Metafóricamente al cielo. Para agosto del próximo año estoy planeando hacer el viaje de Pizarro, que durará un mes de marcha. Un viaje que ya hizo don Aurelio Miró Quesada.

¿Y qué te ha dado el caballo?
Mi vida, mis sueños, mi manera de poder entender la raíz de este país. El caballo y el fuego son los dos elementos que han construido la humanidad. Por eso al caballo altoandino hay que declararlo patrimonio nacional, porque el Perú no es solamente la avenida Larco. La ciudad nos aísla.

Hay que irnos al campo.
Y hay que atreverse a pensarlo. El mundo se hace con atrevimiento, los dioses premiarán a los audaces y no a los que se complacen.

AUTOFICHA:

“Nací en Lima, el 12 diciembre, Día de la Virgen de Guadalupe, en el año 49 del siglo pasado. Suena bastante. Transcurrió mi infancia, parecida a la de Valdelomar, entre Ica y Lima. En la Católica intenté estudiar Derecho, me decepcioné en un primer embargo que hice. La legalidad me pareció un acto injusto”.

“Me perdí un tiempo, viví la época maravillosa de la libertad absoluta del movimiento hippie y la cosa esta de la bohemia, que nunca he abandonado, aunque mi lectura fue más oriental, más bucólica, pasiva. Me fui a Bolivia, volví y al final terminé en Ica, trabajando en las tierras”.

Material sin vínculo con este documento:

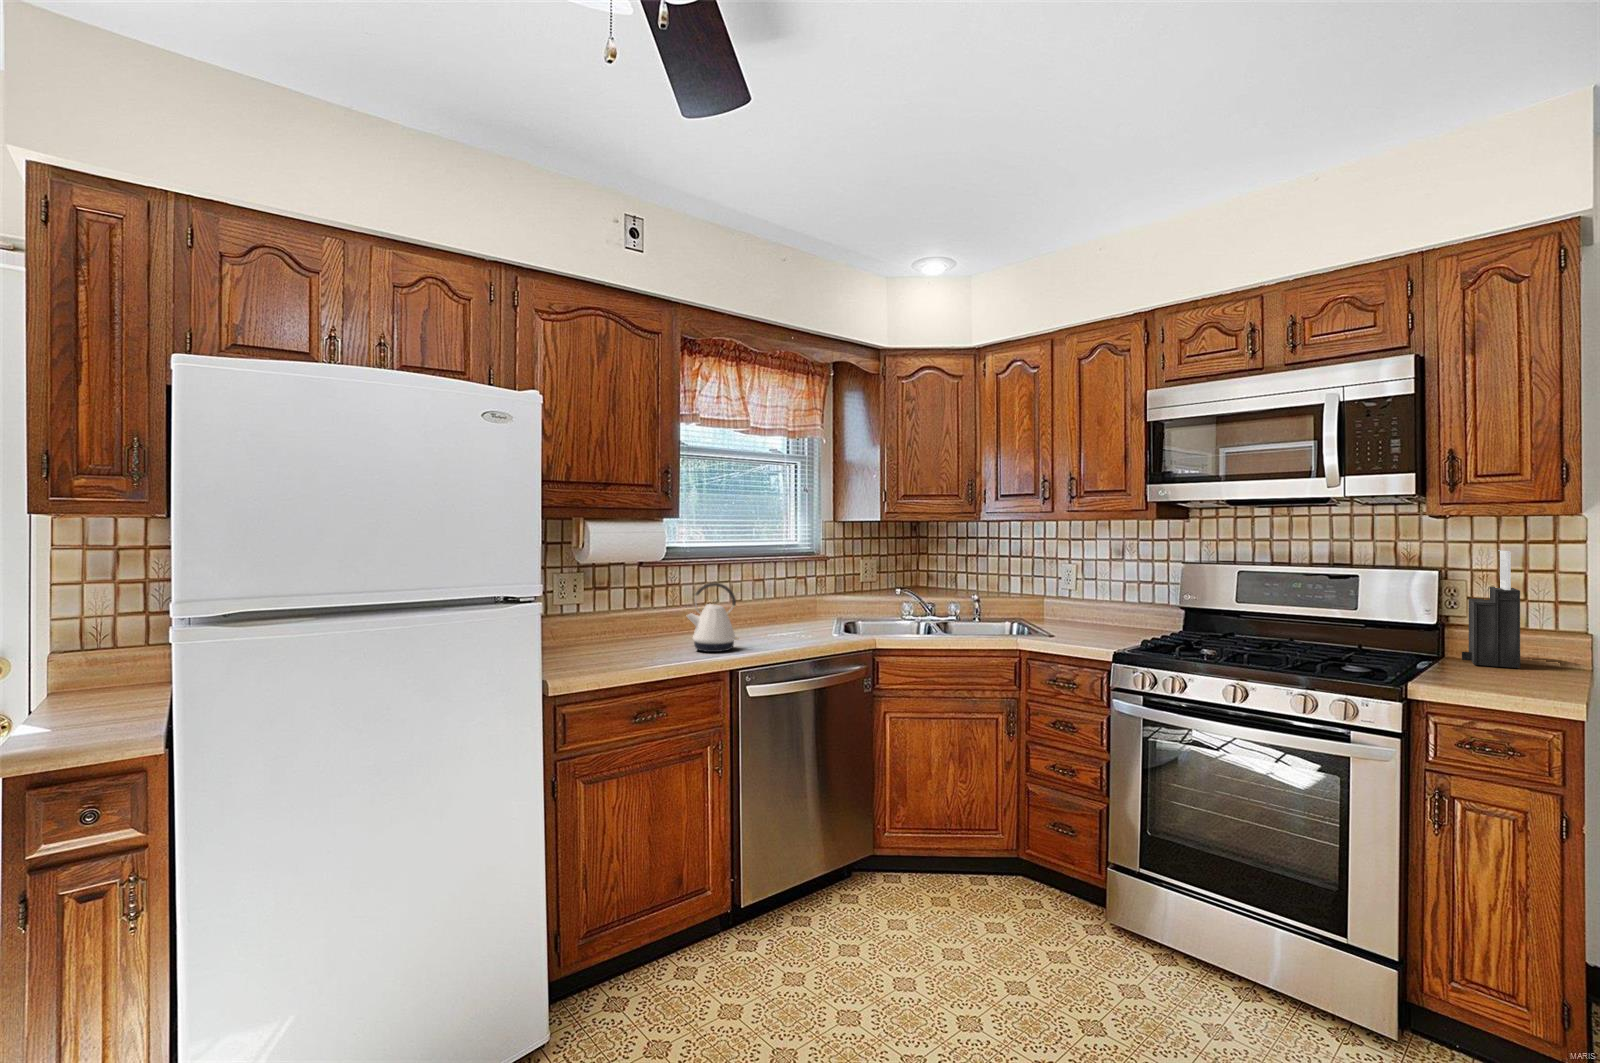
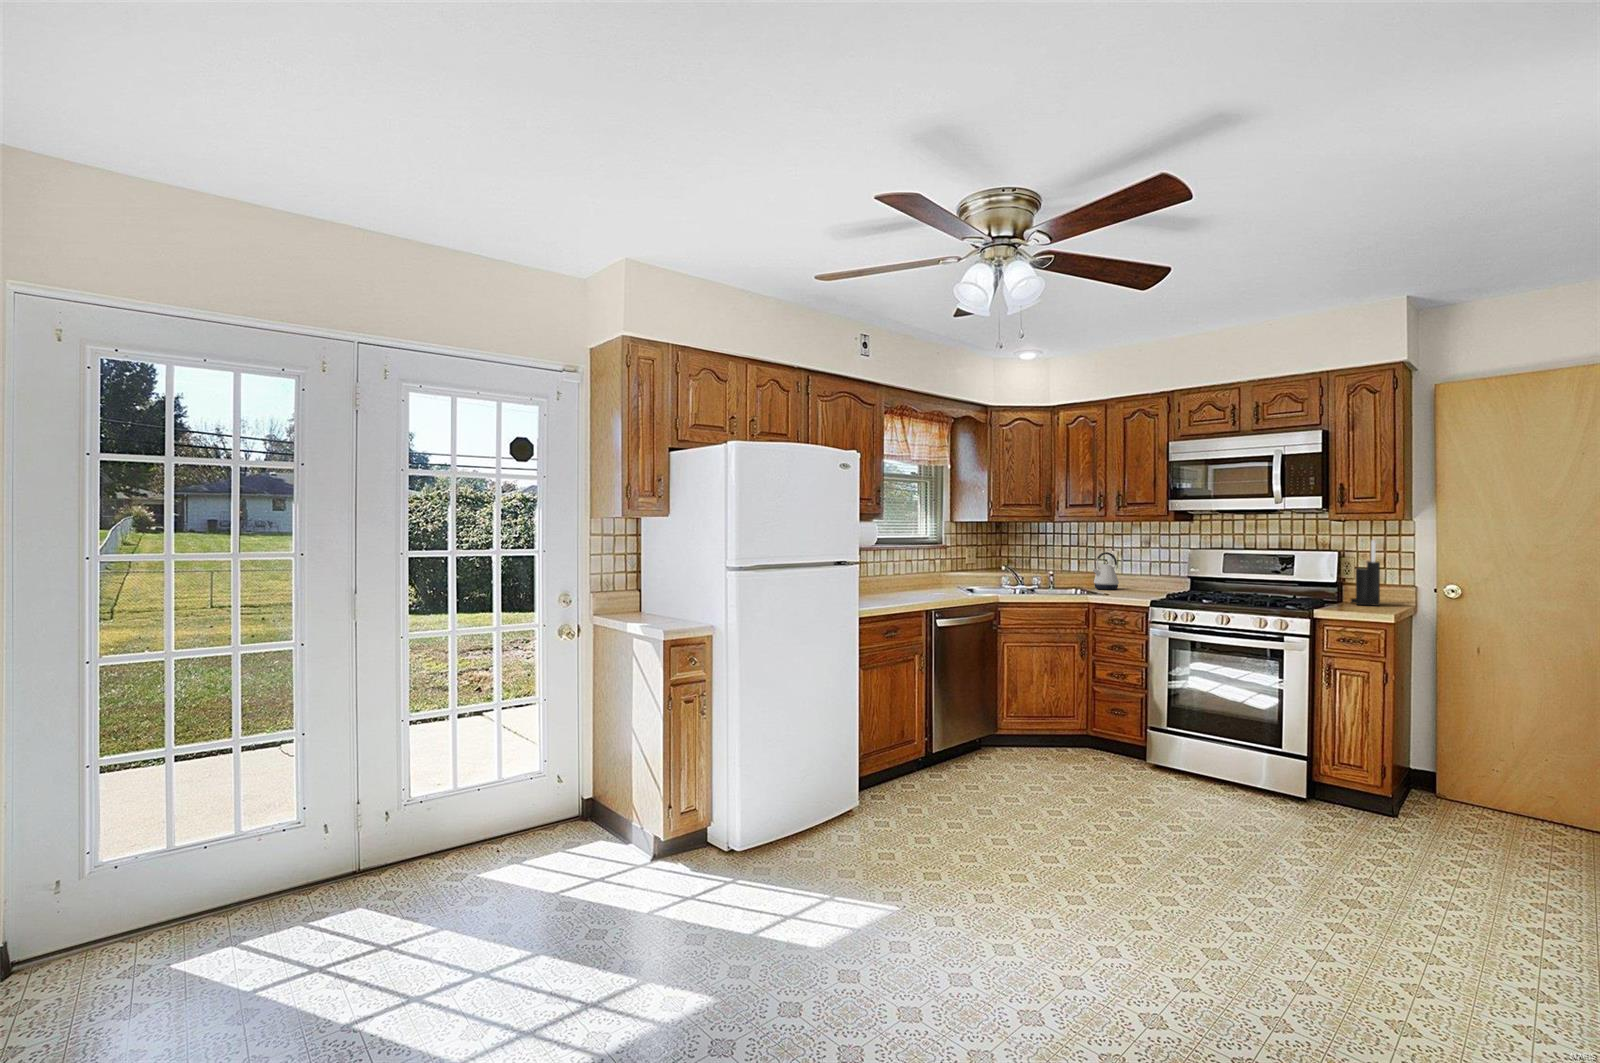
kettle: present [687,583,739,652] -> present [1093,552,1119,590]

“En Ica recogí mis raíces, que me salvaron. Y luego me casé. La familia es una raíz fundamental. He vuelto a criar caballos y tengo unos 14. Mi infancia estuvo llena de caballos y el campo es un lugar para estar contigo mismo, por eso la soledad es hermosa cuando la buscas, pero no cuando ella te encuentra”.